Avec l’effondrement de nouveaux immeubles presque chaque semaine, surtout à Tripoli, causant chaque fois de nouvelles victimes au nom de la négligence des locataires et propriétaires puis de la municipalité, reste que la grande responsabilité de ces morts gratuites est due principalement à ce grand absent qui est l’État.
Un État où le gouvernement et le Parlement résument son action. On a des lois, mais soit elles ronflent dans le tiroir, soit – si elles existent – elles ne sont jamais appliquées.
La politique suivie depuis des décennies par cet État est d’assister en spectateur aux querelles et drames entre diverses parties sans intervenir, laissant les protagonistes s’entretuer ou passer des dizaines d’années dans les tribunaux sans obtenir gain de cause.
Deux petits échantillons illustrent cette politique : l’argent volé par l’État et les banques où la grande victime reste le dépositaire qui ne sait plus à qui se plaindre.
Deuxième échantillon, la loi des loyers qui touche à sa fin le 26 février où en principe tous les anciens locataires devront quitter les lieux pour permettre et obliger les propriétaires à rénover pour ne pas vivre la série noire de Tripoli.
Mais là aussi, malheureusement, les locataires se voient tous pauvres soudain. Au nom de la caisse de l’État qui n’a jamais vu le jour et les comités qui ne se sont jamais réunis pour aider les plus démunis et payer la différence du nouveau loyer au propriétaire.

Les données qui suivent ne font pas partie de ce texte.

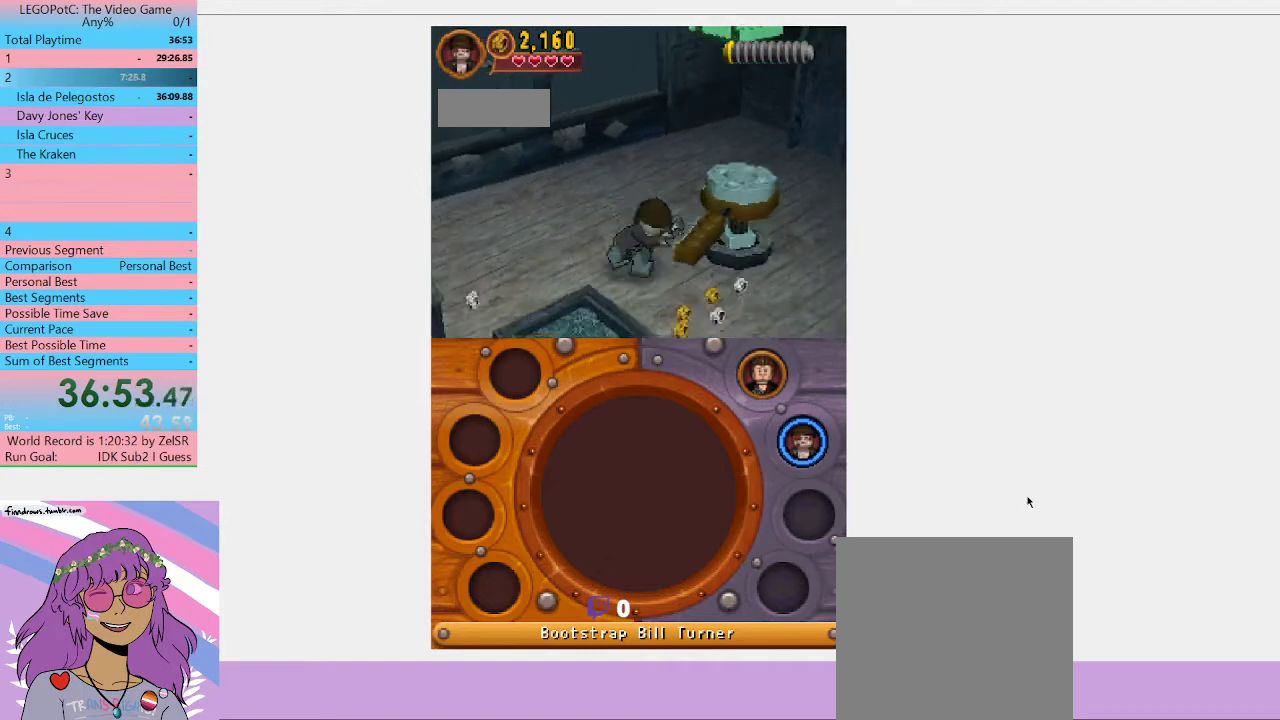
{"buttons": ["B"], "left_stick": "center", "right_stick": "center", "button_events": []}
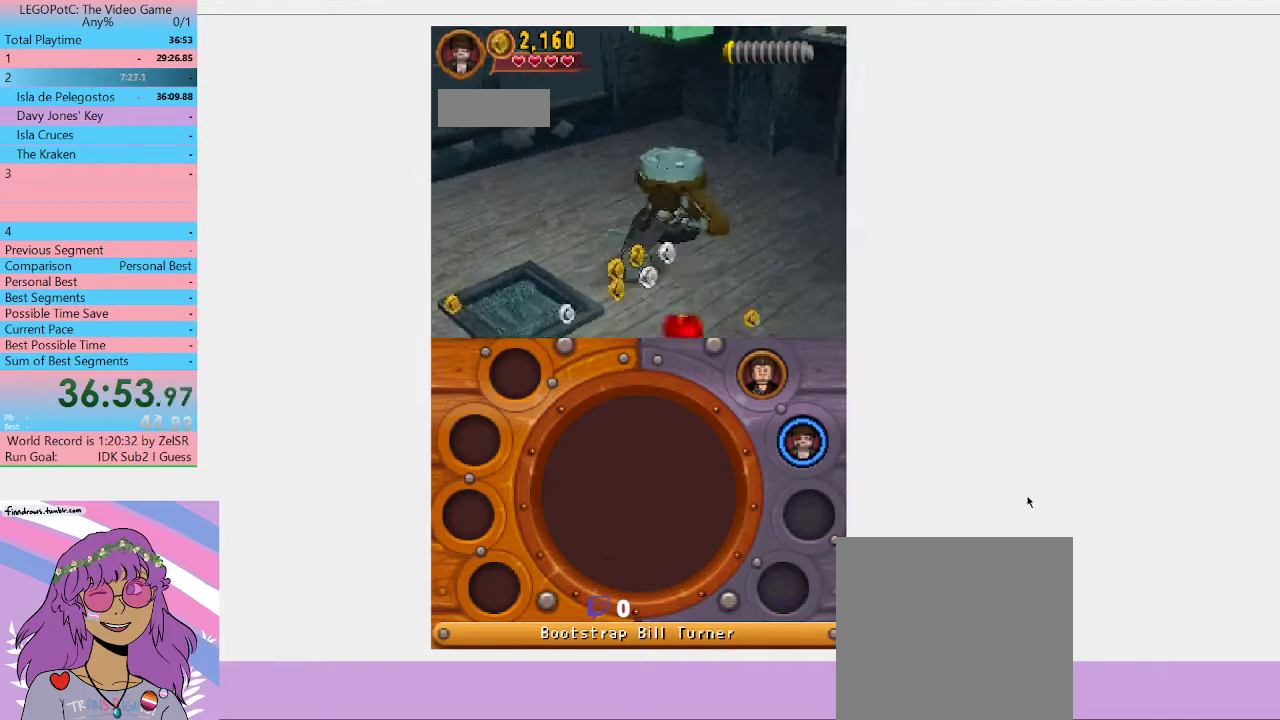
{"buttons": ["B"], "left_stick": "center", "right_stick": "center", "button_events": []}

Et enfin, surtout, un jeu juridique devenu devinette, la loi commence-t-elle en 2014 ou 2017 ? Tant de facteurs qui poussent à croire que la marche des Tripolitains vers les lieux de résidence de leurs responsables, ministres ou députés sera probablement plus grande au printemps prochain et dans tout le Liban, si le gouvernement et le Parlement ne prennent pas des mesures concrètes et rapides, pour appliquer fermement toutes les lois concernant ce droit pour tout libanais : avoir un toit sûr pour le locataire et bien protégé par le propriétaire avec l’aide et l’observation continue des responsables concernés.